Sept 4 (Reuters) - Australian shares fell on Friday by their most in five weeks, with the technology sector hit hard, as major indexes on Wall Street saw their sharpest decline since June after investors dumped the high-flying technology stocks.

The S&P/ASX 200 index declined as much as 2.6% to 5,953.60 by 1250 GMT, marking its biggest intraday percentage drop since July 31. It has fallen about 4% so far this week.

The tech-heavy Nasdaq Composite lost 5% just a day after it posted a record close, with blue-chip tech stocks including Apple Inc and Microsoft Corp weighing the most.

The S&P tech sector and the Philadelphia chip index both fell almost 6%.

Further dampening investor sentiment, Australia reported a record daily rise in COVID-19 cases in more than a week on Thursday, denting optimism that a stringent lockdown of its second-largest city will soon be lifted.

As of Thursday, Australia had recorded more than 26,000 COVID-19 cases, with the death toll reaching 678.

Investors are now awaiting retail sales data, expected later in the day, for further cues about the domestic economy.
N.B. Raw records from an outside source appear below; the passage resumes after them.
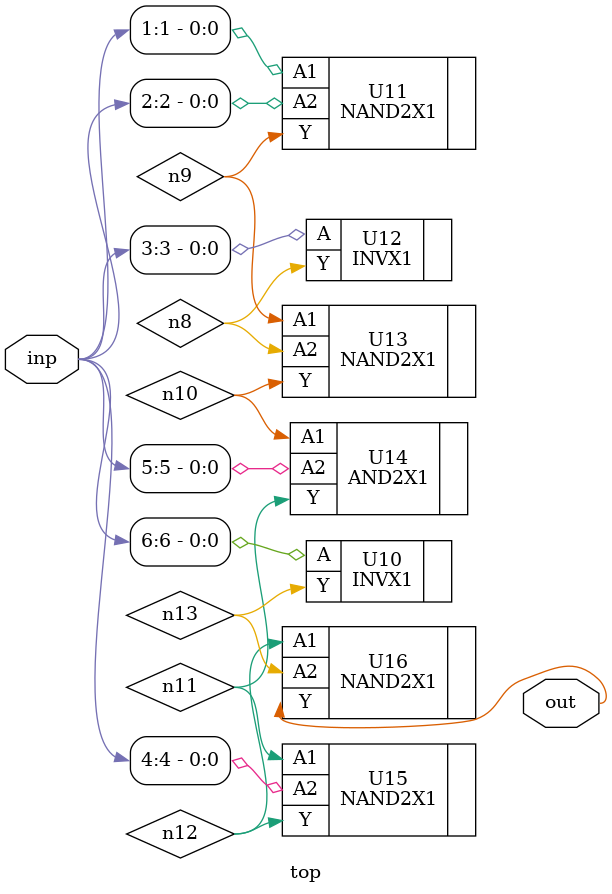
<source format=sv>


module top ( inp, out );
  input [6:0] inp;
  output out;
  wire   n8, n9, n10, n11, n12, n13;

  INVX1 U10 ( .A(inp[6]), .Y(n13) );
  NAND2X1 U11 ( .A1(inp[1]), .A2(inp[2]), .Y(n9) );
  INVX1 U12 ( .A(inp[3]), .Y(n8) );
  NAND2X1 U13 ( .A1(n9), .A2(n8), .Y(n10) );
  AND2X1 U14 ( .A1(n10), .A2(inp[5]), .Y(n11) );
  NAND2X1 U15 ( .A1(n11), .A2(inp[4]), .Y(n12) );
  NAND2X1 U16 ( .A1(n12), .A2(n13), .Y(out) );
endmodule


</source>
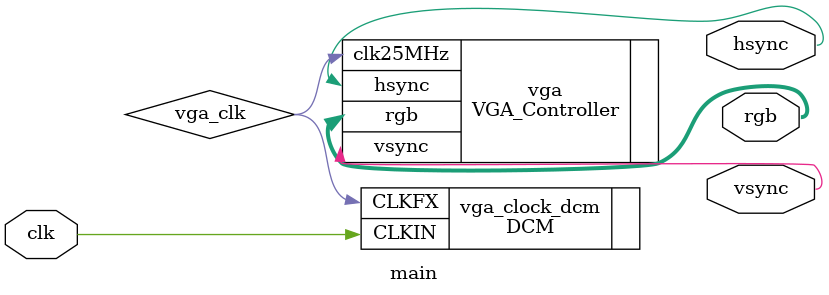
<source format=v>
`timescale 1ns / 1ps

module main(
    input clk,
	 output wire hsync,
	 output wire vsync,
	 output wire [2:0] rgb
    );

	wire vga_clk;
	// synthesis attribute CLKFX_DIVIDE of vga_clock_dcm is 4
	// synthesis attribute CLKFX_MULTIPLY of vga_clock_dcm is 2
	DCM vga_clock_dcm (.CLKIN(clk), .CLKFX(vga_clk));
	VGA_Controller vga(.clk25MHz(vga_clk), .hsync(hsync), .vsync(vsync), .rgb(rgb));

endmodule

</source>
The data is likely to show an uptick in July sales over the previous month.

Among top losers on the benchmark, tech firms dropped as much as 5.7%, mirroring losses in U.S. peers. The drop marked the sub-index’s worst intraday session since March 23.

Buy now, pay later firm Afterpay slipped up to 9.1%, while Xero lost 5%.

Miners weighed the most on the index, declining 2.6% as escalating diplomatic tensions between Canberra and Beijing continued to eclipse a rally in iron ore futures in China.

Heavyweight iron ore miners BHP Group and Rio Tinto were down 3.5% and 2.5%, respectively.

In New Zealand, the benchmark S&P/NZX 50 index lost as much as 1.4% to 11,885.57, marking its biggest intraday drop since Aug. 12.